It was anticipated that the introduction of the GDPR would open the door to an increase in the number of data class actions brought against data controllers and data processors pursuant to Articles 77-82 of the new legislation. The GDPR introduces, for the first time, a right to be compensated for distress caused by a data breach. Where there has been non compliance with the GDPR, Article 79 grants a data subject the following:
“each data subject shall have the right to an effective judicial remedy where he or she considers that his or her rights under this Regulation have been infringed…”.
The GDPR has therefore granted individuals a wider forum in which to bring class action claims. This effectively means that data subjects now have the right to receive compensation from data controllers or processors for the damage they have suffered as a result of non compliance.

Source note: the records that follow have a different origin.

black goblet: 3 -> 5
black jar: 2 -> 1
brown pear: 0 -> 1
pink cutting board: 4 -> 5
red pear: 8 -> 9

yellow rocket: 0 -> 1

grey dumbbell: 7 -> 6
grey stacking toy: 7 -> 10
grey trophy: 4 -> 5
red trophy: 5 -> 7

In December 2017 the High Court found Morrisons liable for a former senior employee leaking personal information belonging to nearly 100,000 staff members. The class action case is the first of its kind with the High Court ruling that Morrisons was legally responsible for the data leak. The High Court ruling allows for the nearly 100,000 employees to claim compensation for the distress and upset that was caused as a result. Although we still await the results of this compensation claim, in the meantime employers are being reminded to put in place adequate security processes to insure against negligence by individuals acting in the course of their employment, and to mitigate losses caused by dishonest or malicious employees. Whilst the Morrisons claims were made under the Data Protection Act 1998, claims like this are likely to become more common under the new legislation.

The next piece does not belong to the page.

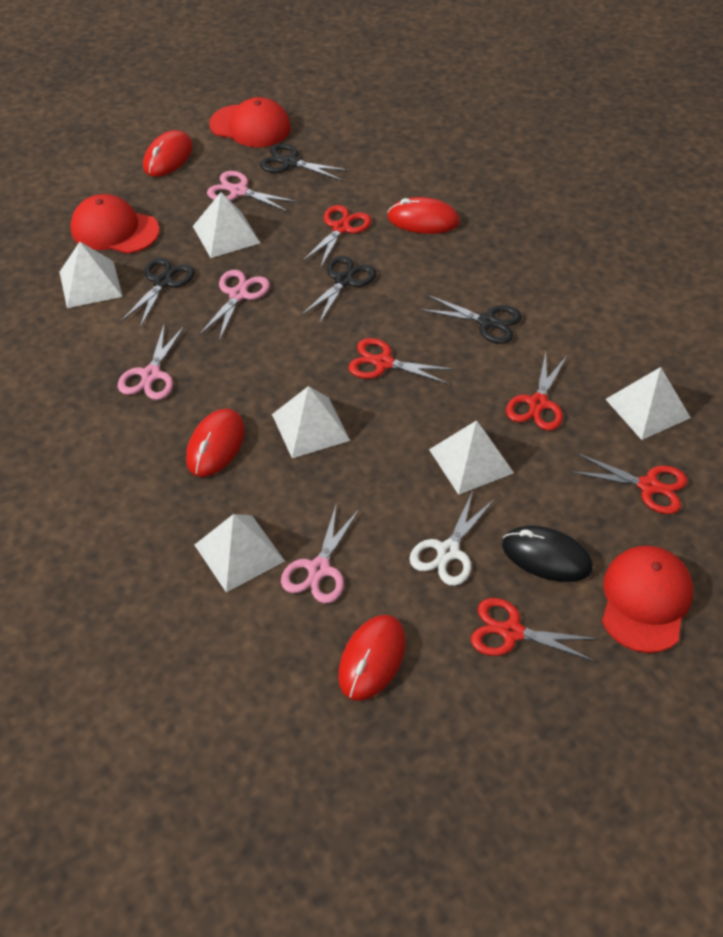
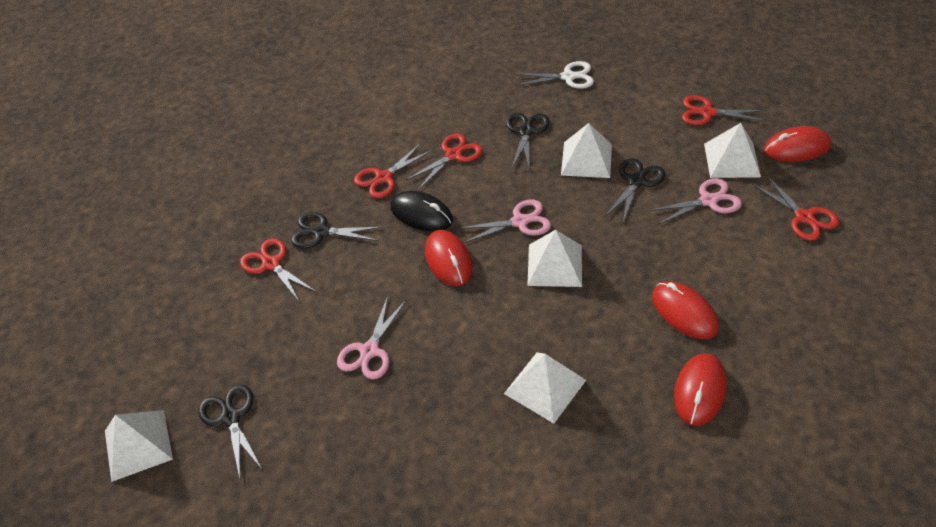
pink scissors: 4 -> 3
red cap: 3 -> 0
white pyramid: 6 -> 5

In 2018, British Airways suffered a data breach in which around 380,000 customers’ data was stolen in what was called a “sophisticated, malicious criminal attack”. The GDPR exposes companies to large administrative fines if data subjects have suffered a material or non-material damage as a result of such infringement. Whilst the Chief Executive of British Airways vowed to compensate those who have suffered any financial hardship as a result of the breach, Article 82 of the GDPR goes further and grants data subjects the right to claim for compensation if they have suffered non-material damage such as distress. This therefore provides the opportunity for a class action to ensure that British Airways customers are fully compensated for both the material and non material damage they suffered as a result.

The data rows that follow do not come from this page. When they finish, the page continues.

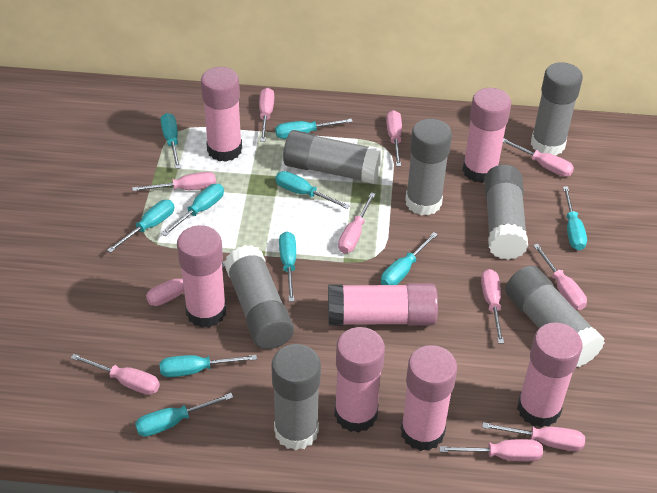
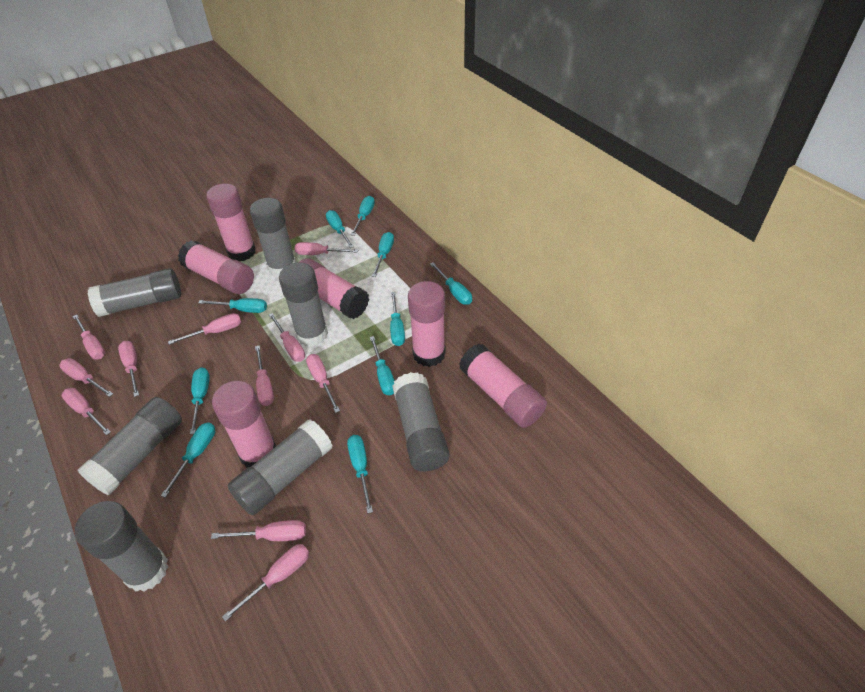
pink glue stick: 7 -> 6

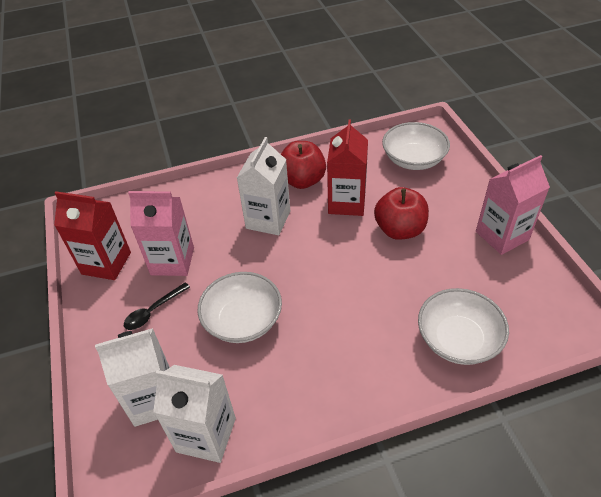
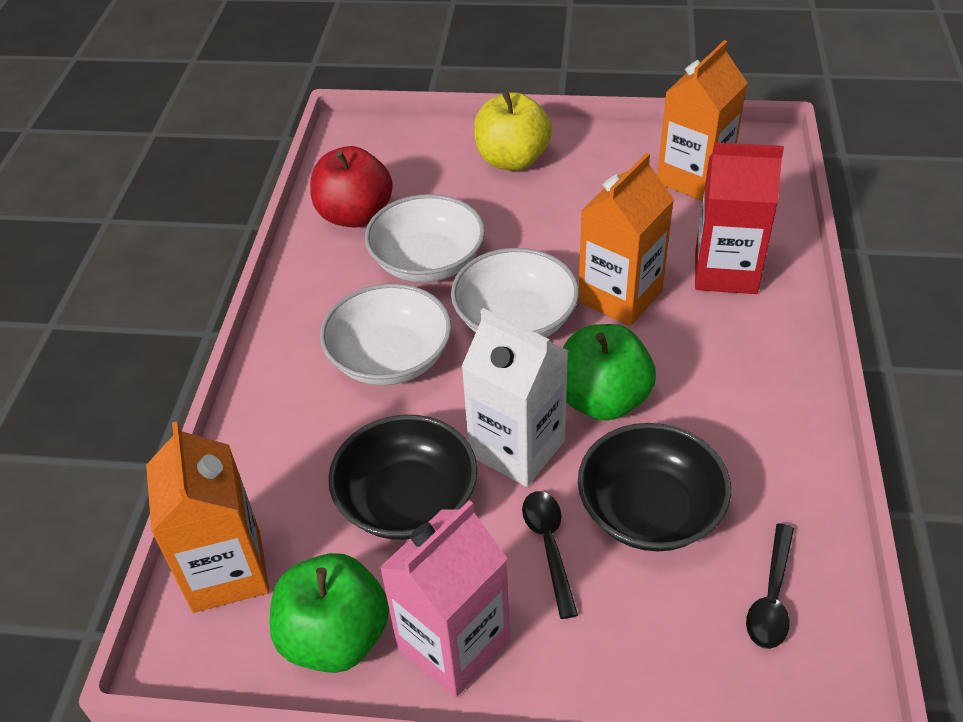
black bowl: 0 -> 2
black spoon: 1 -> 2
green apple: 0 -> 2
orange carton: 0 -> 3
pink carton: 2 -> 1
red apple: 2 -> 1
red carton: 2 -> 1
white carton: 3 -> 1
yellow apple: 0 -> 1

Collective action claims seem set to increase this year following cases like Morrisons and British Airways. However, there are still many issues that remain unclear, especially with regard to how damages will be calculated in the wake of data breaches. With collective action claims set to increase, organisations should think about doing the following to minimise the risk of data falling into the wrong hands and being faced with a collective action claim:
- implement adequate security processes and ensure firewalls are property configured;
- ensure that your staff have had proper training on data processing obligations and see that they only have access to the systems they need;
- monitor who has access to what data by introducing auditing software; and finally
- speak with your insurance broker – insurance companies are increasingly marketing cyber insurance policies and in the wake of the Morrisons case, organisations are being encouraged to review their current insurance cover and implement an appropriate policy that addresses cyber risks likely to result in significant losses.